Mon engagement au sein de la maçonnerie n’a jamais été, pour moi, une démarche purement sociale ou intellectuelle. Il a été avant tout un cheminement intérieur, un voyage progressif vers une compréhension plus profonde de moi-même et du monde qui m’entoure.
Au début, j’étais attiré par la dimension symbolique, les rituels, cette atmosphère presque mystérieuse qui enveloppe chaque tenue. Mais il m’a fallu du temps pour comprendre que ce qui se joue dans la franc-maçonnerie va bien au-delà du symbolisme apparent. La véritable richesse de mon engagement réside dans la rencontre avec cette spiritualité laïque, discrète mais puissante, qui nous pousse à réfléchir sur nos valeurs, nos responsabilités et notre rapport à l’autre.
Cette spiritualité, contrairement à celle des dogmes traditionnels, ne s’impose pas : elle se révèle peu à peu, à mesure que l’on accepte de se questionner, de se confronter à soi-même et aux autres. C’est un apprentissage de patience et de maturité.

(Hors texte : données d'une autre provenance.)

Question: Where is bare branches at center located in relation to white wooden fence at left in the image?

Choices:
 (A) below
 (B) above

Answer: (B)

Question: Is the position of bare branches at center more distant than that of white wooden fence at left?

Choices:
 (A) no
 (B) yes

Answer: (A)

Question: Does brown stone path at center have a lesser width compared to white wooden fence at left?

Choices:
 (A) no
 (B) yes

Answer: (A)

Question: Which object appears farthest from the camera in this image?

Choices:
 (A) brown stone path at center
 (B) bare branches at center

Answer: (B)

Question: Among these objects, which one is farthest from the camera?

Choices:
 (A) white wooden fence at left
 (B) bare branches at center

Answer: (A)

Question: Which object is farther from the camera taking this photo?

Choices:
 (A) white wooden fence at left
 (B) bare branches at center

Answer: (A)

Avec le temps, j’ai compris ce que Malraux voulait dire lorsqu’il annonçait que le XXIe siècle serait spirituel : ce n’est pas une spiritualité religieuse, mais une quête de sens, une capacité à percevoir l’invisible dans le visible, à trouver de la transcendance dans le quotidien.
Aujourd’hui, mon engagement maçonnique est pour moi une source d’équilibre et d’inspiration. Il m’enseigne que la spiritualité peut être laïque, exigeante, mais infiniment profonde. Elle exige un cheminement intérieur, une ouverture sincère et la volonté de se dépasser, non pour atteindre une vérité extérieure, mais pour affiner la vérité de notre propre humanité.
Le sport et la maçonnerie ont façonné l’homme que suis aujourd’hui.